> _Problem description_
Please transcribe the records precisely; pictures stay out of your copy.

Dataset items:

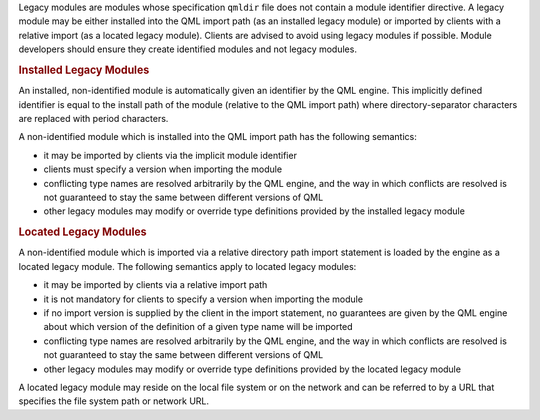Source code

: 

Legacy modules are modules whose specification ``qmldir`` file does not
contain a module identifier directive. A legacy module may be either
installed into the QML import path (as an installed legacy module) or
imported by clients with a relative import (as a located legacy module).
Clients are advised to avoid using legacy modules if possible. Module
developers should ensure they create identified modules and not legacy
modules.

.. rubric:: Installed Legacy Modules
   :name: installed-legacy-modules

An installed, non-identified module is automatically given an identifier
by the QML engine. This implicitly defined identifier is equal to the
install path of the module (relative to the QML import path) where
directory-separator characters are replaced with period characters.

A non-identified module which is installed into the QML import path has
the following semantics:

-  it may be imported by clients via the implicit module identifier
-  clients must specify a version when importing the module
-  conflicting type names are resolved arbitrarily by the QML engine,
   and the way in which conflicts are resolved is not guaranteed to stay
   the same between different versions of QML
-  other legacy modules may modify or override type definitions provided
   by the installed legacy module

.. rubric:: Located Legacy Modules
   :name: located-legacy-modules

A non-identified module which is imported via a relative directory path
import statement is loaded by the engine as a located legacy module. The
following semantics apply to located legacy modules:

-  it may be imported by clients via a relative import path
-  it is not mandatory for clients to specify a version when importing
   the module
-  if no import version is supplied by the client in the import
   statement, no guarantees are given by the QML engine about which
   version of the definition of a given type name will be imported
-  conflicting type names are resolved arbitrarily by the QML engine,
   and the way in which conflicts are resolved is not guaranteed to stay
   the same between different versions of QML
-  other legacy modules may modify or override type definitions provided
   by the located legacy module

A located legacy module may reside on the local file system or on the
network and can be referred to by a URL that specifies the file system
path or network URL.


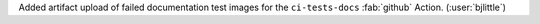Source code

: Added artifact upload of failed documentation test images for the
``ci-tests-docs`` :fab:`github` Action.
(:user:`bjlittle`)
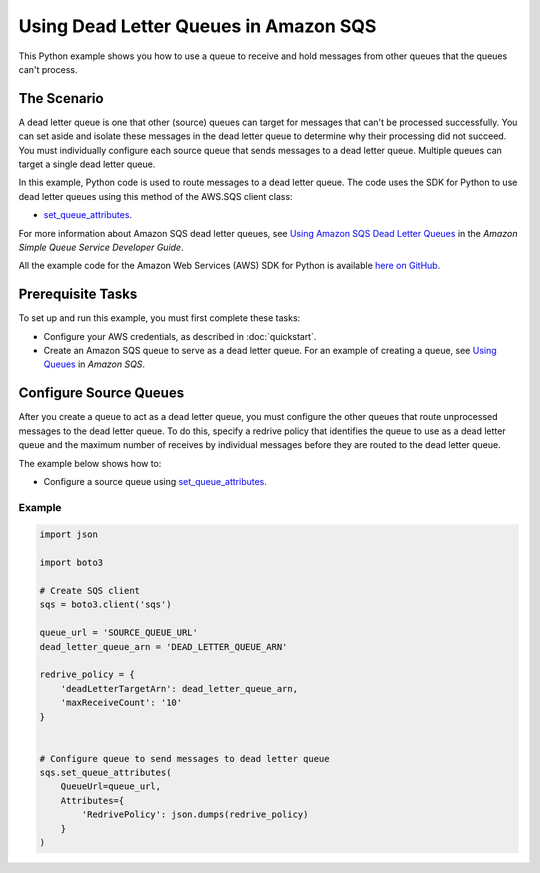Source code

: .. Copyright 2010-2017 Amazon.com, Inc. or its affiliates. All Rights Reserved.

   This work is licensed under a Creative Commons Attribution-NonCommercial-ShareAlike 4.0
   International License (the "License"). You may not use this file except in compliance with the
   License. A copy of the License is located at http://creativecommons.org/licenses/by-nc-sa/4.0/.

   This file is distributed on an "AS IS" BASIS, WITHOUT WARRANTIES OR CONDITIONS OF ANY KIND,
   either express or implied. See the License for the specific language governing permissions and
   limitations under the License.
   
.. _aws-boto3-sqs-dead-letter-queue:   

######################################
Using Dead Letter Queues in Amazon SQS
######################################

This Python example shows you how to use a queue to receive and hold messages from other queues that 
the queues can't process.

The Scenario
============

A dead letter queue is one that other (source) queues can target for messages that can't be processed
successfully. You can set aside and isolate these messages in the dead letter queue to determine why 
their processing did not succeed. You must individually configure each source queue that sends messages 
to a dead letter queue. Multiple queues can target a single dead letter queue.

In this example, Python code is used to route messages to a dead letter queue. The code uses the
SDK for Python to use dead letter queues using this method of the AWS.SQS client class:

* `set_queue_attributes <https://boto3.readthedocs.io/en/latest/reference/services/sqs.html#SQS.Client.set_queue_attributes>`_.

For more information about Amazon SQS dead letter queues, see 
`Using Amazon SQS Dead Letter Queues <http://docs.aws.amazon.com/AWSSimpleQueueService/latest/SQSDeveloperGuide/sqs-dead-letter-queues.html>`_ 
in the *Amazon Simple Queue Service Developer Guide*.

All the example code for the Amazon Web Services (AWS) SDK for Python is available `here on GitHub <https://github.com/awsdocs/aws-doc-sdk-examples/tree/master/python/example_code>`_.

Prerequisite Tasks
==================

To set up and run this example, you must first complete these tasks:

* Configure your AWS credentials, as described in :doc:`quickstart`.

* Create an Amazon SQS queue to serve as a dead letter queue. For an example of creating a queue, see 
  `Using Queues <http://docs.aws.amazon.com/sdk-for-javascript/v2/developer-guide/sqs-examples-using-queues.html>`_ in *Amazon SQS*.

Configure Source Queues
=======================

After you create a queue to act as a dead letter queue, you must configure the other queues that route 
unprocessed messages to the dead letter queue. To do this, specify a redrive policy that identifies 
the queue to use as a dead letter queue and the maximum number of receives by individual messages 
before they are routed to the dead letter queue.

The example below shows how to:
 
* Configure a source queue using 
  `set_queue_attributes <https://boto3.readthedocs.io/en/latest/reference/services/sqs.html#SQS.Client.set_queue_attributes>`_.
 

Example
-------
  
.. code-block:: python
 
    import json

    import boto3

    # Create SQS client
    sqs = boto3.client('sqs')

    queue_url = 'SOURCE_QUEUE_URL'
    dead_letter_queue_arn = 'DEAD_LETTER_QUEUE_ARN'

    redrive_policy = {
        'deadLetterTargetArn': dead_letter_queue_arn,
        'maxReceiveCount': '10'
    }


    # Configure queue to send messages to dead letter queue
    sqs.set_queue_attributes(
        QueueUrl=queue_url,
        Attributes={
            'RedrivePolicy': json.dumps(redrive_policy)
        }
    )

> _The completed task_
Source code

: 

Legacy modules are modules whose specification ``qmldir`` file does not
contain a module identifier directive. A legacy module may be either
installed into the QML import path (as an installed legacy module) or
imported by clients with a relative import (as a located legacy module).
Clients are advised to avoid using legacy modules if possible. Module
developers should ensure they create identified modules and not legacy
modules.

.. rubric:: Installed Legacy Modules
   :name: installed-legacy-modules

An installed, non-identified module is automatically given an identifier
by the QML engine. This implicitly defined identifier is equal to the
install path of the module (relative to the QML import path) where
directory-separator characters are replaced with period characters.

A non-identified module which is installed into the QML import path has
the following semantics:

-  it may be imported by clients via the implicit module identifier
-  clients must specify a version when importing the module
-  conflicting type names are resolved arbitrarily by the QML engine,
   and the way in which conflicts are resolved is not guaranteed to stay
   the same between different versions of QML
-  other legacy modules may modify or override type definitions provided
   by the installed legacy module

.. rubric:: Located Legacy Modules
   :name: located-legacy-modules

A non-identified module which is imported via a relative directory path
import statement is loaded by the engine as a located legacy module. The
following semantics apply to located legacy modules:

-  it may be imported by clients via a relative import path
-  it is not mandatory for clients to specify a version when importing
   the module
-  if no import version is supplied by the client in the import
   statement, no guarantees are given by the QML engine about which
   version of the definition of a given type name will be imported
-  conflicting type names are resolved arbitrarily by the QML engine,
   and the way in which conflicts are resolved is not guaranteed to stay
   the same between different versions of QML
-  other legacy modules may modify or override type definitions provided
   by the located legacy module

A located legacy module may reside on the local file system or on the
network and can be referred to by a URL that specifies the file system
path or network URL.


Source code

: Added artifact upload of failed documentation test images for the
``ci-tests-docs`` :fab:`github` Action.
(:user:`bjlittle`)
Source code

: .. Copyright 2010-2017 Amazon.com, Inc. or its affiliates. All Rights Reserved.

   This work is licensed under a Creative Commons Attribution-NonCommercial-ShareAlike 4.0
   International License (the "License"). You may not use this file except in compliance with the
   License. A copy of the License is located at http://creativecommons.org/licenses/by-nc-sa/4.0/.

   This file is distributed on an "AS IS" BASIS, WITHOUT WARRANTIES OR CONDITIONS OF ANY KIND,
   either express or implied. See the License for the specific language governing permissions and
   limitations under the License.
   
.. _aws-boto3-sqs-dead-letter-queue:   

######################################
Using Dead Letter Queues in Amazon SQS
######################################

This Python example shows you how to use a queue to receive and hold messages from other queues that 
the queues can't process.

The Scenario
============

A dead letter queue is one that other (source) queues can target for messages that can't be processed
successfully. You can set aside and isolate these messages in the dead letter queue to determine why 
their processing did not succeed. You must individually configure each source queue that sends messages 
to a dead letter queue. Multiple queues can target a single dead letter queue.

In this example, Python code is used to route messages to a dead letter queue. The code uses the
SDK for Python to use dead letter queues using this method of the AWS.SQS client class:

* `set_queue_attributes <https://boto3.readthedocs.io/en/latest/reference/services/sqs.html#SQS.Client.set_queue_attributes>`_.

For more information about Amazon SQS dead letter queues, see 
`Using Amazon SQS Dead Letter Queues <http://docs.aws.amazon.com/AWSSimpleQueueService/latest/SQSDeveloperGuide/sqs-dead-letter-queues.html>`_ 
in the *Amazon Simple Queue Service Developer Guide*.

All the example code for the Amazon Web Services (AWS) SDK for Python is available `here on GitHub <https://github.com/awsdocs/aws-doc-sdk-examples/tree/master/python/example_code>`_.

Prerequisite Tasks
==================

To set up and run this example, you must first complete these tasks:

* Configure your AWS credentials, as described in :doc:`quickstart`.

* Create an Amazon SQS queue to serve as a dead letter queue. For an example of creating a queue, see 
  `Using Queues <http://docs.aws.amazon.com/sdk-for-javascript/v2/developer-guide/sqs-examples-using-queues.html>`_ in *Amazon SQS*.

Configure Source Queues
=======================

After you create a queue to act as a dead letter queue, you must configure the other queues that route 
unprocessed messages to the dead letter queue. To do this, specify a redrive policy that identifies 
the queue to use as a dead letter queue and the maximum number of receives by individual messages 
before they are routed to the dead letter queue.

The example below shows how to:
 
* Configure a source queue using 
  `set_queue_attributes <https://boto3.readthedocs.io/en/latest/reference/services/sqs.html#SQS.Client.set_queue_attributes>`_.
 

Example
-------
  
.. code-block:: python
 
    import json

    import boto3

    # Create SQS client
    sqs = boto3.client('sqs')

    queue_url = 'SOURCE_QUEUE_URL'
    dead_letter_queue_arn = 'DEAD_LETTER_QUEUE_ARN'

    redrive_policy = {
        'deadLetterTargetArn': dead_letter_queue_arn,
        'maxReceiveCount': '10'
    }


    # Configure queue to send messages to dead letter queue
    sqs.set_queue_attributes(
        QueueUrl=queue_url,
        Attributes={
            'RedrivePolicy': json.dumps(redrive_policy)
        }
    )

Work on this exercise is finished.